There is not doubt that agility is one of the greatest accomplishments of an excellent Singer, because the name of false-singer will be given to one who lacks it, always supposing that he knows how to firm and form the voice through art. Besides, a Musician is sluggish and lazy if he is unable to execute with exactness those passages of many rapid notes in going brightly, vivaciously and joyfully, which are so very often encountered written with a great sense by the Contrapuntists, where they clearly explain the significance of the words, that is, of anger, of furor, of a storm, of flight, of hurricane, of a flash of lightning, of thunder, of invective, or rage, or great happiness, etc., and these passages are nothing more than masses of little notes, which form a volata semplice (simple flight), or redoubled now and above and now below, mezzo volatine (medium little flights), or yet varied arpeggios, or little groups of notes, etc. Since agility is so very necessary, one should apply oneself with all his strength to acquire it well. All the greatest Masters of Singing, in order to methodically indoctrinate their scholars in acquiring it, begin with little, and gradually arrive at many, very many, and with going brightly, joyfully, brilliantly, vivaciously, fast, and very fast.
Celoni’s method is a fascinating journey into a vocal time and place that has long since vanished, but stands as a tantalizing reminder of what was expected of the singers of her time. That this book was written by a woman during a period of history when so few Italian resources were being published makes this a significantly important document.
The adventurous teacher might take some of her wisdom to reap some interesting benefits. Exercises in the long tone, and the spianata di voce could provide some fascinating vocal work in the studio and in practice sessions.
Bibliography:
Celoni, Anna Maria Pellegrini. Grammar, Or, Rules for Singing Well. Pro Musica Press, 2001.
Chiti, Patricia Adkins. Donne in musica. Armando Editore, 1996.
Garcia, Manuel, and Donald V. Paschke. A complete treatise on the art of singing: complete and unabridged. Da Capo Pr, 1975.

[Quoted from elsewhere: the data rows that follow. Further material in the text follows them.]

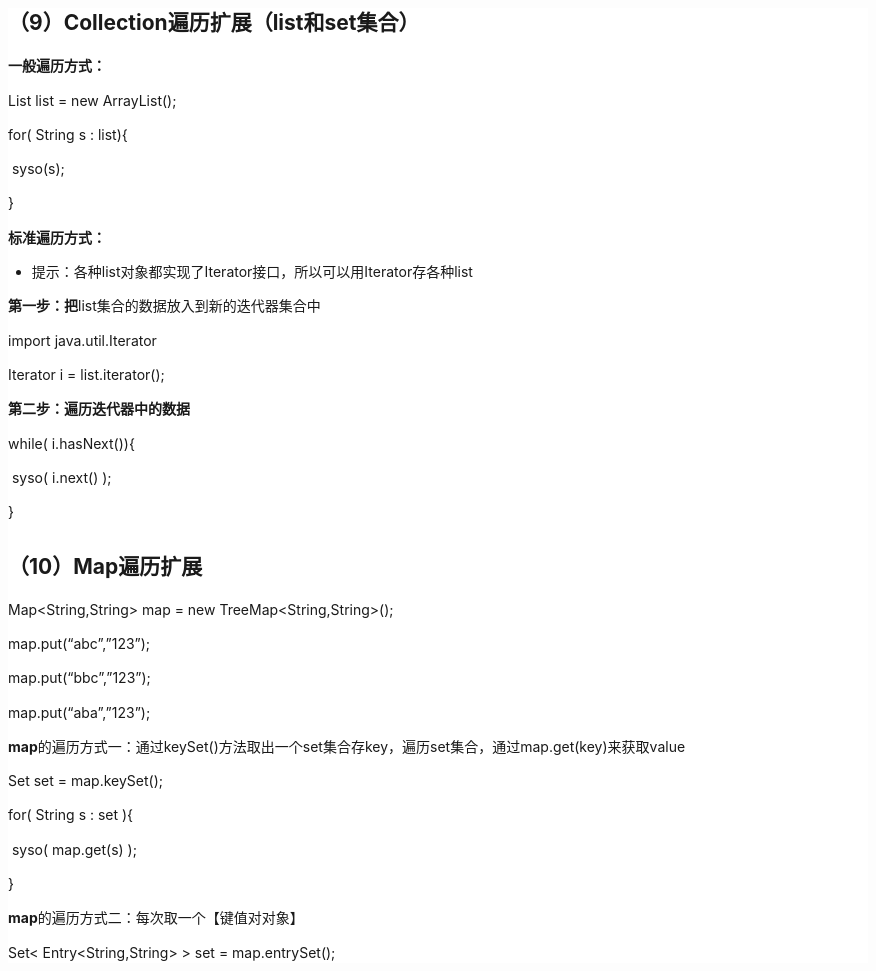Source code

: 

## （9）Collection遍历扩展（list和set集合）

**一般遍历方式：**

List<String> list = new ArrayList<String>();

for( String s : list){

​	syso(s);

}



**标准遍历方式：**

- 提示：各种list对象都实现了Iterator接口，所以可以用Iterator存各种list

**第一步：把**list集合的数据放入到新的迭代器集合中

import java.util.Iterator

Iterator<String> i = list.iterator();

**第二步：遍历迭代器中的数据**

while( i.hasNext()){

​	syso( i.next() );

}





## （10）Map遍历扩展

Map<String,String> map = new TreeMap<String,String>();

map.put(“abc”,”123”);

map.put(“bbc”,”123”);

map.put(“aba”,”123”);



**map**的遍历方式一：通过keySet()方法取出一个set集合存key，遍历set集合，通过map.get(key)来获取value

Set<String> set = map.keySet();

for( String s : set ){

​	syso( map.get(s) );

}



**map**的遍历方式二：每次取一个【键值对对象】

Set< Entry<String,String> > set = map.entrySet();
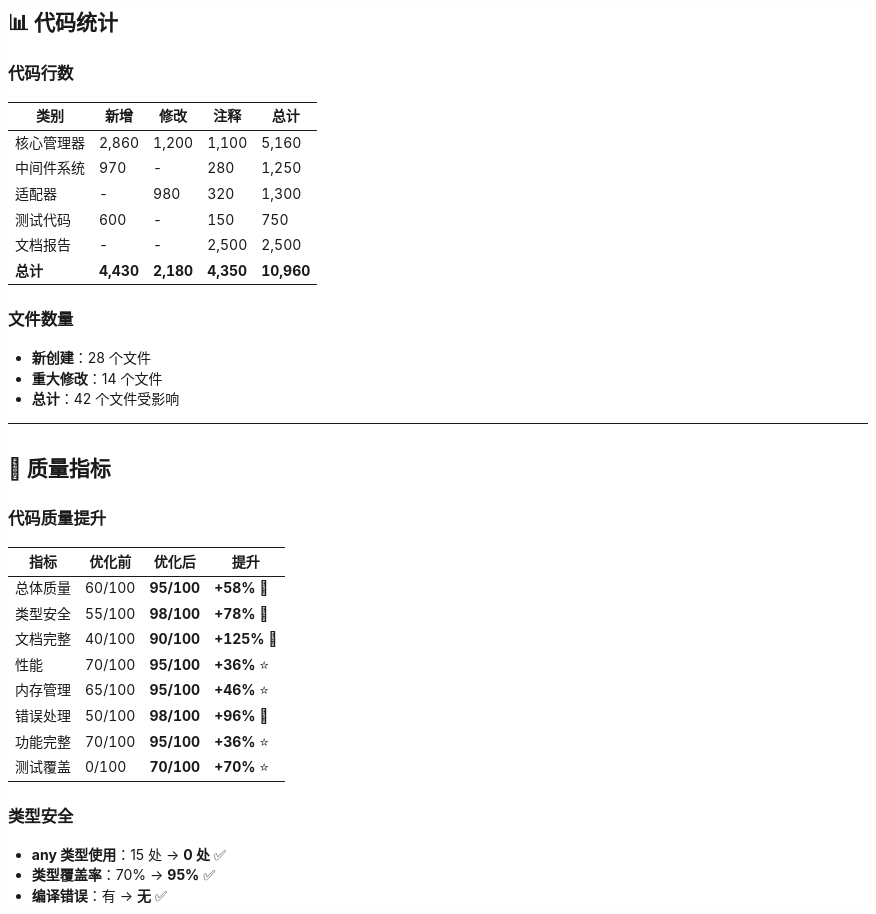 
## 📊 代码统计

### 代码行数

| 类别 | 新增 | 修改 | 注释 | 总计 |
|------|------|------|------|------|
| 核心管理器 | 2,860 | 1,200 | 1,100 | 5,160 |
| 中间件系统 | 970 | - | 280 | 1,250 |
| 适配器 | - | 980 | 320 | 1,300 |
| 测试代码 | 600 | - | 150 | 750 |
| 文档报告 | - | - | 2,500 | 2,500 |
| **总计** | **4,430** | **2,180** | **4,350** | **10,960** |

### 文件数量

- **新创建**：28 个文件
- **重大修改**：14 个文件
- **总计**：42 个文件受影响

---

## 🎯 质量指标

### 代码质量提升

| 指标 | 优化前 | 优化后 | 提升 |
|------|--------|--------|------|
| 总体质量 | 60/100 | **95/100** | **+58%** 🚀 |
| 类型安全 | 55/100 | **98/100** | **+78%** 🚀 |
| 文档完整 | 40/100 | **90/100** | **+125%** 🚀 |
| 性能 | 70/100 | **95/100** | **+36%** ⭐ |
| 内存管理 | 65/100 | **95/100** | **+46%** ⭐ |
| 错误处理 | 50/100 | **98/100** | **+96%** 🚀 |
| 功能完整 | 70/100 | **95/100** | **+36%** ⭐ |
| 测试覆盖 | 0/100 | **70/100** | **+70%** ⭐ |

### 类型安全

- **any 类型使用**：15 处 → **0 处** ✅
- **类型覆盖率**：70% → **95%** ✅
- **编译错误**：有 → **无** ✅
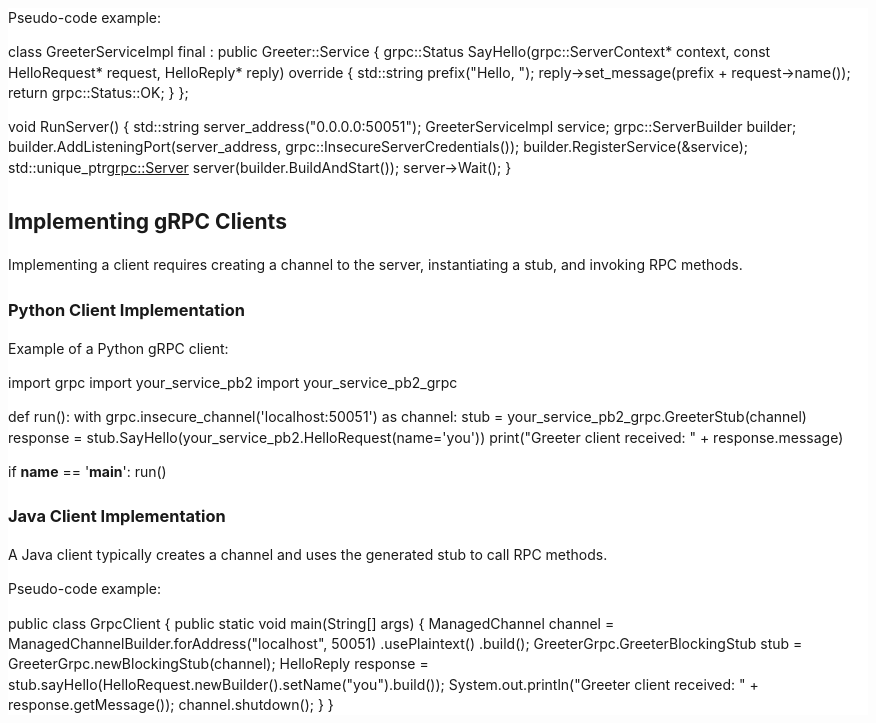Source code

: Pseudo-code example:

class GreeterServiceImpl final : public Greeter::Service {
  grpc::Status SayHello(grpc::ServerContext* context, const HelloRequest* request,
                          HelloReply* reply) override {
    std::string prefix("Hello, ");
    reply->set_message(prefix + request->name());
    return grpc::Status::OK;
  }
};

void RunServer() {
  std::string server_address("0.0.0.0:50051");
  GreeterServiceImpl service;
  grpc::ServerBuilder builder;
  builder.AddListeningPort(server_address, grpc::InsecureServerCredentials());
  builder.RegisterService(&service);
  std::unique_ptr<grpc::Server> server(builder.BuildAndStart());
  server->Wait();
}

## Implementing gRPC Clients  
Implementing a client requires creating a channel to the server, instantiating a stub, and invoking RPC methods.

### Python Client Implementation  
Example of a Python gRPC client:

import grpc
import your_service_pb2
import your_service_pb2_grpc

def run():
    with grpc.insecure_channel('localhost:50051') as channel:
        stub = your_service_pb2_grpc.GreeterStub(channel)
        response = stub.SayHello(your_service_pb2.HelloRequest(name='you'))
    print("Greeter client received: " + response.message)

if __name__ == '__main__':
    run()

### Java Client Implementation  
A Java client typically creates a channel and uses the generated stub to call RPC methods.

Pseudo-code example:

public class GrpcClient {
    public static void main(String[] args) {
        ManagedChannel channel = ManagedChannelBuilder.forAddress("localhost", 50051)
                                                      .usePlaintext()
                                                      .build();
        GreeterGrpc.GreeterBlockingStub stub = GreeterGrpc.newBlockingStub(channel);
        HelloReply response = stub.sayHello(HelloRequest.newBuilder().setName("you").build());
        System.out.println("Greeter client received: " + response.getMessage());
        channel.shutdown();
    }
}
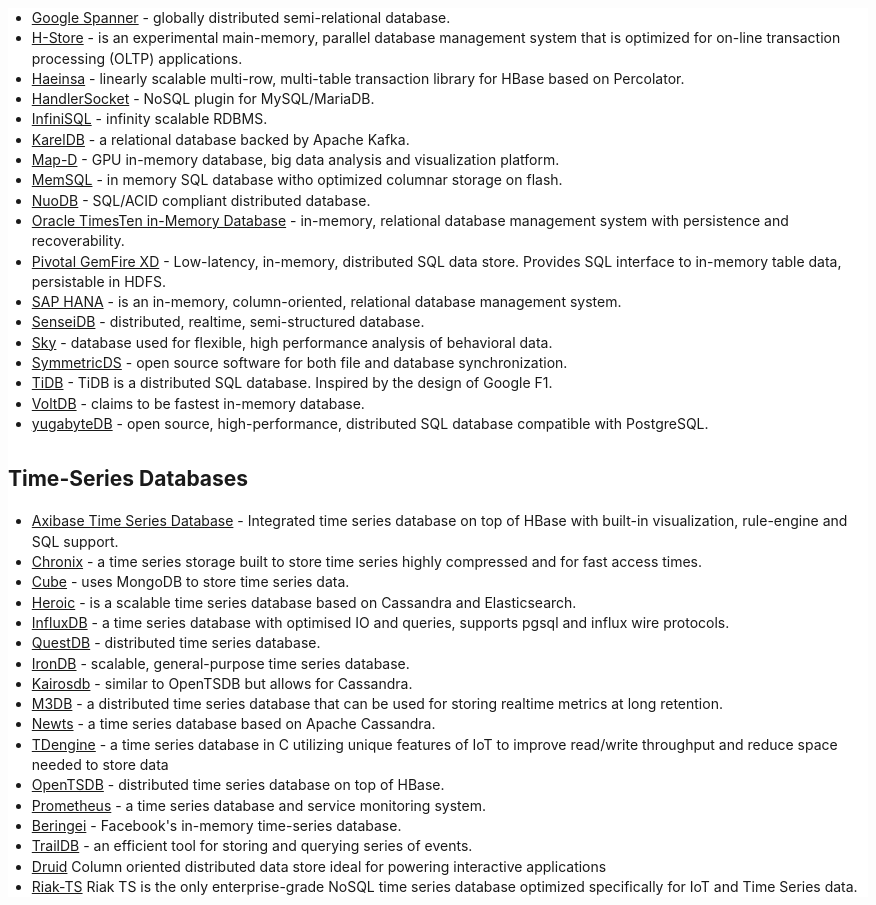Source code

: - [Google Spanner](https://research.google.com/archive/spanner.html) - globally distributed semi-relational database.
- [H-Store](http://hstore.cs.brown.edu/) - is an experimental main-memory, parallel database management system that is optimized for on-line transaction processing (OLTP) applications.
- [Haeinsa](https://github.com/VCNC/haeinsa) - linearly scalable multi-row, multi-table transaction library for HBase based on Percolator.
- [HandlerSocket](https://www.percona.com/doc/percona-server/5.5/performance/handlersocket.html) - NoSQL plugin for MySQL/MariaDB.
- [InfiniSQL](http://www.infinisql.org/) - infinity scalable RDBMS.
- [KarelDB](https://github.com/rayokota/kareldb) - a relational database backed by Apache Kafka.
- [Map-D](https://www.mapd.com/) - GPU in-memory database, big data analysis and visualization platform.
- [MemSQL](http://www.memsql.com/) - in memory SQL database witho optimized columnar storage on flash.
- [NuoDB](http://www.nuodb.com/) - SQL/ACID compliant distributed database.
- [Oracle TimesTen in-Memory Database](http://www.oracle.com/technetwork/database/database-technologies/timesten/overview/index.html) - in-memory, relational database management system with persistence and recoverability.
- [Pivotal GemFire XD](http://gemfirexd.docs.pivotal.io/latest/) - Low-latency, in-memory, distributed SQL data store. Provides SQL interface to in-memory table data, persistable in HDFS.
- [SAP HANA](https://hana.sap.com/abouthana.html) - is an in-memory, column-oriented, relational database management system.
- [SenseiDB](http://senseidb.github.io/sensei/) - distributed, realtime, semi-structured database.
- [Sky](http://skydb.io/) - database used for flexible, high performance analysis of behavioral data.
- [SymmetricDS](http://www.symmetricds.org/) - open source software for both file and database synchronization.
- [TiDB](https://github.com/pingcap/tidb) - TiDB is a distributed SQL database. Inspired by the design of Google F1.
- [VoltDB](https://www.voltdb.com/) - claims to be fastest in-memory database.
- [yugabyteDB](https://github.com/YugaByte/yugabyte-db) - open source, high-performance, distributed SQL database compatible with PostgreSQL.

## Time-Series Databases

- [Axibase Time Series Database](http://axibase.com/products/axibase-time-series-database/) - Integrated time series database on top of HBase with built-in visualization, rule-engine and SQL support.
- [Chronix](http://chronix.io/) - a time series storage built to store time series highly compressed and for fast access times.
- [Cube](http://square.github.io/cube/) - uses MongoDB to store time series data.
- [Heroic](https://spotify.github.io/heroic/#!/index) - is a scalable time series database based on Cassandra and Elasticsearch.
- [InfluxDB](https://questdb.io/) - a time series database with optimised IO and queries, supports pgsql and influx wire protocols.
- [QuestDB](https://www.influxdata.com/) - distributed time series database.
- [IronDB](https://www.circonus.com/irondb/) - scalable, general-purpose time series database.
- [Kairosdb](https://github.com/kairosdb/kairosdb) - similar to OpenTSDB but allows for Cassandra.
- [M3DB](http://m3db.github.io/m3/m3db/) - a distributed time series database that can be used for storing realtime metrics at long retention.
- [Newts](https://opennms.github.io/newts/) - a time series database based on Apache Cassandra.
- [TDengine](https://github.com/taosdata/TDengine/) - a time series database in C utilizing unique features of IoT to improve read/write throughput and reduce space needed to store data
- [OpenTSDB](http://opentsdb.net) - distributed time series database on top of HBase.
- [Prometheus](https://prometheus.io/) - a time series database and service monitoring system.
- [Beringei](https://github.com/facebookincubator/beringei) - Facebook's in-memory time-series database.
- [TrailDB](http://traildb.io/) - an efficient tool for storing and querying series of events.
- [Druid](https://github.com/druid-io/druid/) Column oriented distributed data store ideal for powering interactive applications
- [Riak-TS](http://basho.com/products/riak-ts/) Riak TS is the only enterprise-grade NoSQL time series database optimized specifically for IoT and Time Series data.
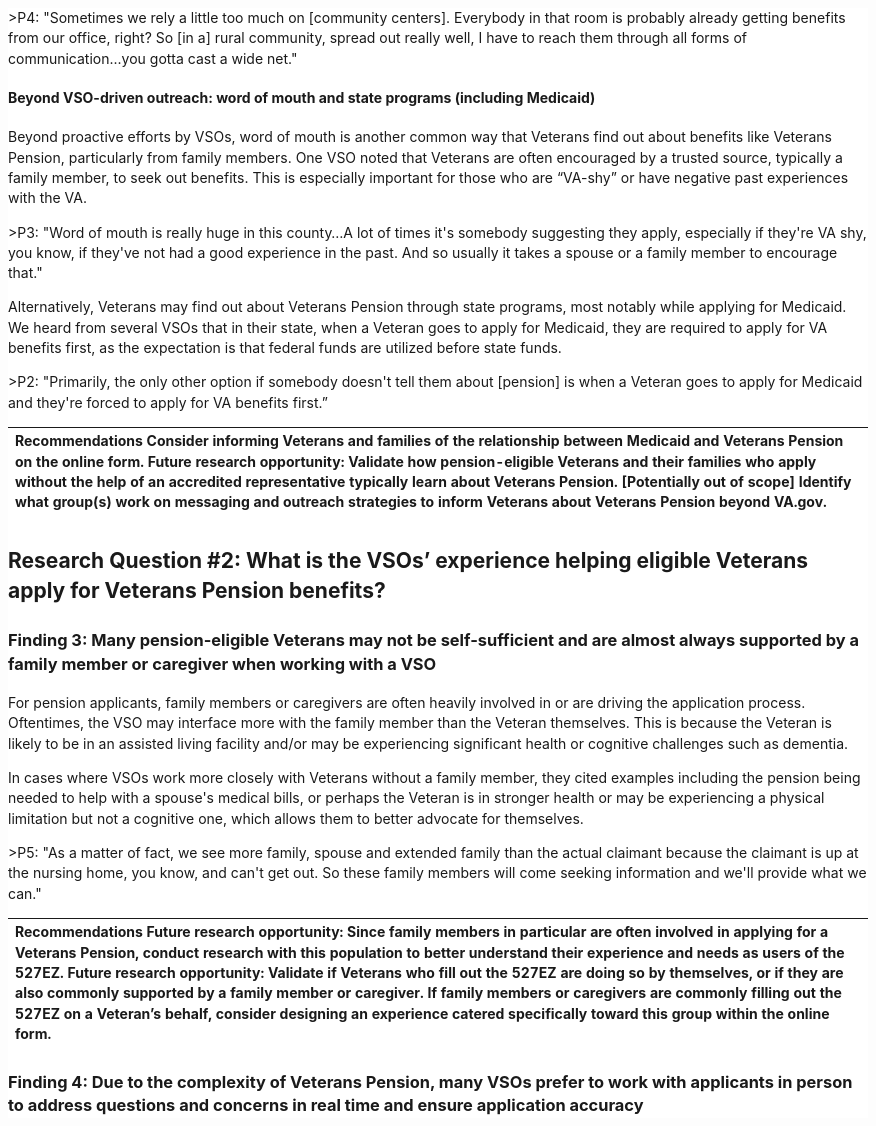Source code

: \>P4: "Sometimes we rely a little too much on \[community centers\]. Everybody in that room is probably already getting benefits from our office, right? So \[in a\] rural community, spread out really well, I have to reach them through all forms of communication...you gotta cast a wide net."

#### **Beyond VSO-driven outreach: word of mouth and state programs (including Medicaid)**

Beyond proactive efforts by VSOs, word of mouth is another common way that Veterans find out about benefits like Veterans Pension, particularly from family members. One VSO noted that Veterans are often encouraged by a trusted source, typically a family member, to seek out benefits. This is especially important for those who are “VA-shy” or have negative past experiences with the VA.

\>P3: "Word of mouth is really huge in this county…A lot of times it's somebody suggesting they apply, especially if they're VA shy, you know, if they've not had a good experience in the past. And so usually it takes a spouse or a family member to encourage that."

Alternatively, Veterans may find out about Veterans Pension through state programs, most notably while applying for Medicaid. We heard from several VSOs that in their state, when a Veteran goes to apply for Medicaid, they are required to apply for VA benefits first, as the expectation is that federal funds are utilized before state funds.

\>P2: "Primarily, the only other option if somebody doesn't tell them about \[pension\] is when a Veteran goes to apply for Medicaid and they're forced to apply for VA benefits first.”

| Recommendations Consider informing Veterans and families of the relationship between Medicaid and Veterans Pension on the online form. Future research opportunity: Validate how pension-eligible Veterans and their families who apply without the help of an accredited representative typically learn about Veterans Pension. \[Potentially out of scope\] Identify what group(s) work on messaging and outreach strategies to inform Veterans about Veterans Pension beyond VA.gov. |
| :---- |

##  **Research Question \#2: What is the VSOs’ experience helping eligible Veterans apply for Veterans Pension benefits?**

### **Finding 3: Many pension-eligible Veterans may not be self-sufficient and are almost always supported by a family member or caregiver when working with a VSO**

For pension applicants, family members or caregivers are often heavily involved in or are driving the application process. Oftentimes, the VSO may interface more with the family member than the Veteran themselves. This is because the Veteran is likely to be in an assisted living facility and/or may be experiencing significant health or cognitive challenges such as dementia.

In cases where VSOs work more closely with Veterans without a family member, they cited examples including the pension being needed to help with a spouse's medical bills, or perhaps the Veteran is in stronger health or may be experiencing a physical limitation but not a cognitive one, which allows them to better advocate for themselves.

\>P5: "As a matter of fact, we see more family, spouse and extended family than the actual claimant because the claimant is up at the nursing home, you know, and can't get out. So these family members will come seeking information and we'll provide what we can."

| Recommendations Future research opportunity: Since family members in particular are often involved in applying for a Veterans Pension, conduct research with this population to better understand their experience and needs as users of the 527EZ. Future research opportunity: Validate if Veterans who fill out the 527EZ are doing so by themselves, or if they are also commonly supported by a family member or caregiver. If family members or caregivers are commonly filling out the 527EZ on a Veteran’s behalf, consider designing an experience catered specifically toward this group within the online form. |
| :---- |

### 

### **Finding 4: Due to the complexity of Veterans Pension, many VSOs prefer to work with applicants in person to address questions and concerns in real time and ensure application accuracy**
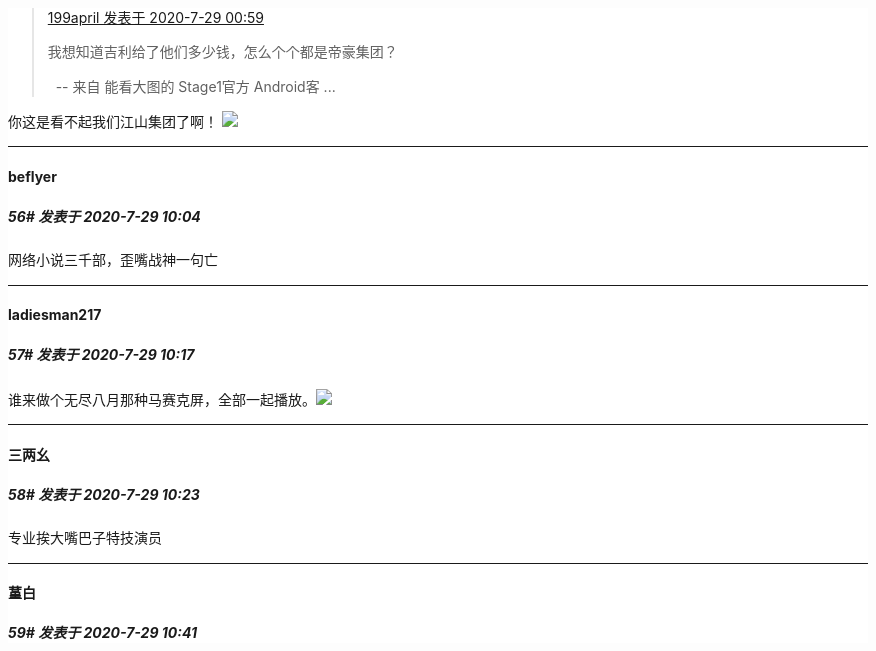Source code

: 
<blockquote><a href="httphttps://bbs.saraba1st.com/2b/forum.php?mod=redirect&amp;goto=findpost&amp;pid=48244531&amp;ptid=1951976" target="_blank">199april 发表于 2020-7-29 00:59</a>

我想知道吉利给了他们多少钱，怎么个个都是帝豪集团？


  -- 来自 能看大图的 Stage1官方 Android客 ...</blockquote>
你这是看不起我们江山集团了啊！ <img src="https://static.saraba1st.com/image/smiley/face2017/126.png" referrerpolicy="no-referrer">







*****

####  beflyer  
##### 56#       发表于 2020-7-29 10:04




网络小说三千部，歪嘴战神一句亡







*****

####  ladiesman217  
##### 57#       发表于 2020-7-29 10:17




谁来做个无尽八月那种马赛克屏，全部一起播放。<img src="https://static.saraba1st.com/image/smiley/face2017/068.png" referrerpolicy="no-referrer">







*****

####  三两幺  
##### 58#       发表于 2020-7-29 10:23




专业挨大嘴巴子特技演员







*****

####  蓳白  
##### 59#       发表于 2020-7-29 10:41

Garcia, Manuel. Hints on singing. E. Ascherberg, 1894.
Lee, Brian. “Potential in Every Note.” D. Brian Lee, Voice Teacher. N.p., n.d. Web. 28 June 2017.
LoVetri, Jeannette. Somatic Voicework™ Method in Voice and Singing for Voice Teachers and Voice Students. N.p., n.d. Web. 28 June 2017.
Mancini, Giambattista. Practical reflections on figured singing. Vol. 7. Pro Musica Press, 1967.
Miller, Richard. National schools of singing: English, French, German, and Italian techniques of singing revisited. Scarecrow Press, 1997.
Tosi, Pier Francesco. “Observations on the florid song.” New York (1967).